CAPÍTULO 14: EL JUEGO DEFINITIVO
El gran final estaba frente a ellas. Las Roller Rabbits se enfrentaban a las Cheetahs, un equipo de jugadoras rápidas y duras, que habían dominado la temporada. Era un partido de respeto mutuo, con pocas palabras y mucha acción.
La cancha estaba llena, el público rugía y el bullicio se mezclaba con el sonido de los patines rozando el asfalto. El aire estaba cargado de tensión, el aroma a sudor y goma mezclado con el murmullo de la multitud.
0-0.
Ese había sido el marcador durante casi todo el tiempo. Cada jugada era un enfrentamiento táctico, con ambas defensas imponentes y las porteras reaccionando con reflejos felinos. Había algo en el aire que decía que ese no sería un partido fácil. Nadie había cedido. El respeto entre los dos equipos era palpable. Los golpes, las caídas, las carreras frenéticas; todo era parte de la estrategia, de un juego limpio pero intenso.
Dulce se encontraba en medio de la cancha, sudando, respirando entrecortada. Su camiseta pegada a la piel, el cabello recogido en una coleta apretada. Pero su mente, lejos de estar en su cuerpo, parecía elevarse sobre el juego, observando todo desde una nueva perspectiva. Mientras patinaba en busca de un espacio, sus ojos se fijaron brevemente en una de las jugadoras rivales, una defensora con un uniforme que, como el de ella, marcaba cada contorno de su cuerpo.
Antes, cuando era Esteban, habría sentido curiosidad, morbo incluso.

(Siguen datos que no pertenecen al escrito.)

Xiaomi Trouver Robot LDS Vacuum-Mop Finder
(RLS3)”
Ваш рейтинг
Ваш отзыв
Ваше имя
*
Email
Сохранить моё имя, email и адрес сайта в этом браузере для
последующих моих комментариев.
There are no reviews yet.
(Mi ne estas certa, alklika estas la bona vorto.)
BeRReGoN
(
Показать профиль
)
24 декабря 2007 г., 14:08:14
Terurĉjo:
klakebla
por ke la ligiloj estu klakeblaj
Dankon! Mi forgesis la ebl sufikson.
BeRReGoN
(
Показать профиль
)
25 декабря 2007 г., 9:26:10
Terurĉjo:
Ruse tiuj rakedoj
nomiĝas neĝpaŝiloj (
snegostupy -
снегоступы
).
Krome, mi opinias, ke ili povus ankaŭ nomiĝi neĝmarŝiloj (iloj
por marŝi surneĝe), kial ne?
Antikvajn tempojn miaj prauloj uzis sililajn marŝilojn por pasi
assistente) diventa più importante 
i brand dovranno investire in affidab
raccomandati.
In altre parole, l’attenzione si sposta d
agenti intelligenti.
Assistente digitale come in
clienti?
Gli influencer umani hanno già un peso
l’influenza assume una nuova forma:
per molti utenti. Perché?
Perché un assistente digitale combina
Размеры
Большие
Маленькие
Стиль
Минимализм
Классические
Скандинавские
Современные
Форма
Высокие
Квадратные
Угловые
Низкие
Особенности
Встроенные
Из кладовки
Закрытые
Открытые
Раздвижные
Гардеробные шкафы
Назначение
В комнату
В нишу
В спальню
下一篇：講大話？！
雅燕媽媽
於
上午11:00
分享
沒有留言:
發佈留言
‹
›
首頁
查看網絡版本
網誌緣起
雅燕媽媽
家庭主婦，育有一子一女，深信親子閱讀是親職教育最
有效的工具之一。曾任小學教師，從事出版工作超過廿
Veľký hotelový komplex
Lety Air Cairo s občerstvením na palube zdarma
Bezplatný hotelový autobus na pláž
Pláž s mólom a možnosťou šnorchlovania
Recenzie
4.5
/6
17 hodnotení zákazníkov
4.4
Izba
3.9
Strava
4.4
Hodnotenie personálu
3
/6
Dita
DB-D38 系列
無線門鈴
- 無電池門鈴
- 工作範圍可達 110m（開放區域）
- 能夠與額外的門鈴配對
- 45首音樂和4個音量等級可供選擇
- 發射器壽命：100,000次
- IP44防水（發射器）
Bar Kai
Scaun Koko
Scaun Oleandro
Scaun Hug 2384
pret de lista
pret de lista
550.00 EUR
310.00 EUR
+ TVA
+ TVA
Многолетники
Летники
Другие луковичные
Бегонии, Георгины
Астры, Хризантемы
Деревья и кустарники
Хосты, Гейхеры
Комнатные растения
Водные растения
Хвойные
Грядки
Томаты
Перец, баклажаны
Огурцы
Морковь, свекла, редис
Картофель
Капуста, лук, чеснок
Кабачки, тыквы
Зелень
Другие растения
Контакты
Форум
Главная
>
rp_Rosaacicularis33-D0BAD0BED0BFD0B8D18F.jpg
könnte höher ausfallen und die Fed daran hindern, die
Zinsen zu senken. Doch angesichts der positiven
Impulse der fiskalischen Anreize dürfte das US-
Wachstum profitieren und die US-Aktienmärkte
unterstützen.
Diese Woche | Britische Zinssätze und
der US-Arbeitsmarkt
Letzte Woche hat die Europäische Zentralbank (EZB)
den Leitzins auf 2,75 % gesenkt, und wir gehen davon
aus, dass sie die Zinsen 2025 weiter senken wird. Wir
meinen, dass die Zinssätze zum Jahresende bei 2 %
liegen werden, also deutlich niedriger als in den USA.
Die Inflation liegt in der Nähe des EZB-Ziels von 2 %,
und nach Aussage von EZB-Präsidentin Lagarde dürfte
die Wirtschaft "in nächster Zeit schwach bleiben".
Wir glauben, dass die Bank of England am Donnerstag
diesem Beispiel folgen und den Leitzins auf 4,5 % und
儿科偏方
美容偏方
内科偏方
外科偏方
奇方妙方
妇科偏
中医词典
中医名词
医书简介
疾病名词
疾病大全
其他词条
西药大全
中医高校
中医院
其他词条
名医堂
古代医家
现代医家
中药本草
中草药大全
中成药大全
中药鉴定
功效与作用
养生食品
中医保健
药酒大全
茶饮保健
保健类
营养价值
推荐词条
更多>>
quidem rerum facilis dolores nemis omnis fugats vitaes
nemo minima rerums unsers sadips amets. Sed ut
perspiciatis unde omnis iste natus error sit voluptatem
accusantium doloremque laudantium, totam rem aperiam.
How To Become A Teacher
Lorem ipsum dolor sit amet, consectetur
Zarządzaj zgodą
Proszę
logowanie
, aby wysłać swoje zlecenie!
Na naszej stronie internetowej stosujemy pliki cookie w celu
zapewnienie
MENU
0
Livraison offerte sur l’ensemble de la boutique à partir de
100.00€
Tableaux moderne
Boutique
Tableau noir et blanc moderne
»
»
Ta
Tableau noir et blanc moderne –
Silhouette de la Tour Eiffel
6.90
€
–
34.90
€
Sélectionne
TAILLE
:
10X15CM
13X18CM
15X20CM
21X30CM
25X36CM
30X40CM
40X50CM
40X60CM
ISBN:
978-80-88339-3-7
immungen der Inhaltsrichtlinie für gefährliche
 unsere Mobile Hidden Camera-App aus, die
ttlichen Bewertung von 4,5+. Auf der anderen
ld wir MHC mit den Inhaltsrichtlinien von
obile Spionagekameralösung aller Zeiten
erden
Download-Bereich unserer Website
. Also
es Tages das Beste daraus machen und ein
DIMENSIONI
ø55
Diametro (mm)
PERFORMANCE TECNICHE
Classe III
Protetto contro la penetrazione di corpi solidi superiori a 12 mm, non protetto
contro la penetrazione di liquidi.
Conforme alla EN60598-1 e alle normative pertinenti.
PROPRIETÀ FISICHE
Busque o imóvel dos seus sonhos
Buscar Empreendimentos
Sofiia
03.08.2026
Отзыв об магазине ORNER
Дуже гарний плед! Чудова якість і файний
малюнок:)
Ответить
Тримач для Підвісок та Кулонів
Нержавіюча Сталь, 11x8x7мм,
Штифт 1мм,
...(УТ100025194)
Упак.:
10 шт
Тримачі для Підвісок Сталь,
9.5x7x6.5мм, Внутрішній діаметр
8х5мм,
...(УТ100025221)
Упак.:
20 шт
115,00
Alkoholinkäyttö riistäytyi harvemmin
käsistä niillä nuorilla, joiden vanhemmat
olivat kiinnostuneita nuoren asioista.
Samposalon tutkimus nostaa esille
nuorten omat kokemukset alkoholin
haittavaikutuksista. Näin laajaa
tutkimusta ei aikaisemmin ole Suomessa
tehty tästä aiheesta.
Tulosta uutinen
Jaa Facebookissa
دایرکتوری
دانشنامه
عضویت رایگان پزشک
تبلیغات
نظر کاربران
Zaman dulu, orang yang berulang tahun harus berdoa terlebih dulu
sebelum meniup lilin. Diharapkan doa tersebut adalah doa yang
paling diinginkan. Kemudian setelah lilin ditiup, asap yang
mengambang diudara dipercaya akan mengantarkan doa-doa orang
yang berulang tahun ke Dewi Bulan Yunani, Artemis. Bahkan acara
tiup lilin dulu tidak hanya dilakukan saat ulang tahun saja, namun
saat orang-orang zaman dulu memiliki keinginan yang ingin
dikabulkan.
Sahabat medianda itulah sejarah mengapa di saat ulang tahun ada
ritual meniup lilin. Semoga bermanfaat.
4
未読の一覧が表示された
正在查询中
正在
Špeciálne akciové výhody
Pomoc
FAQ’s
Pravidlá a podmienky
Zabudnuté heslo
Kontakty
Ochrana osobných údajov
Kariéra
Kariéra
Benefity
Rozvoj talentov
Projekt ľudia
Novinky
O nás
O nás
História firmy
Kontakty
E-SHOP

Pero ahora… no. Ahora, no veía eso. No sentía nada.
Solo veía a una rival. Una mujer fuerte, que había llegado hasta allí con su esfuerzo, con su capacidad. Y a ella, Dulce, le costaba cada segundo, cada jugada, ganarse ese respeto, merecer esa admiración.
—¡Dulce, cuidado! —gritó Camila, alejándola de sus pensamientos.
Dulce se apresuró y retomó su posición, lista para la siguiente jugada. El pitido del árbitro las mantenía alerta, no había respiro. Solo quedaban cinco minutos. Las Roller Rabbits estaban al borde del agotamiento, pero ni una sola de ellas se rendiría.
En ese instante, Carlos apareció en su campo de visión. Él estaba detrás de la barrera de jugadores, observando el juego con atención, como siempre, pero con un aire de concentración total. Y luego, le hizo una señal.
Una señal sutil pero clara. El gesto de su mano moviéndose hacia la derecha, como si dibujara un camino, como si le indicara por dónde atacar.
Dulce lo entendió al instante. No era solo un pase. Era más que eso. Era el momento decisivo. Carlos sabía que ella podía hacer esa jugada.
Con una determinación repentina, Dulce rompió la defensa rival, pasando por una brecha que había visto mil veces en su mente. Cada centímetro de la cancha la conocía.
La portera de las Cheetahs estaba lista, pero Dulce ya no pensaba. Solo actuaba.
Con un último impulso, desequilibró a su oponente, pasó el balón a Camila, quien se adelantó rápidamente y metió el gol decisivo. 1-0.
El pitido final llegó casi al mismo tiempo. Las Roller Rabbits habían ganado.
Dulce se quedó un par de segundos observando el balón, que había caído justo en la esquina de la portería, como si no pudiera creerlo. Las chicas estallaron en gritos de victoria, corriendo a abrazarse entre sí.
Pero Carlos estaba allí, esperándola en el centro de la cancha. El tiempo parecía haberse detenido para ella. Él estaba sonriendo, esa sonrisa que había crecido en su corazón durante los últimos meses. No lo pensó más.
Corrió hacia él, tan rápido como sus piernas lo permitieron. En el camino, sintió el calor de la victoria recorriéndole el cuerpo, el esfuerzo, la euforia.
Y cuando estuvo frente a él, Carlos la levantó en brazos, como si fuera ligera como una pluma. Todo lo que había sido antes, todo lo que había pasado en su vida, parecía insignificante frente a ese momento.
Se miraron un segundo, y luego, sin palabras, se besaron. Un beso largo, profundo, cargado de la adrenalina de la victoria y de la seguridad de que algo más estaba naciendo entre ellos.
Era más que un partido. Era un nuevo comienzo.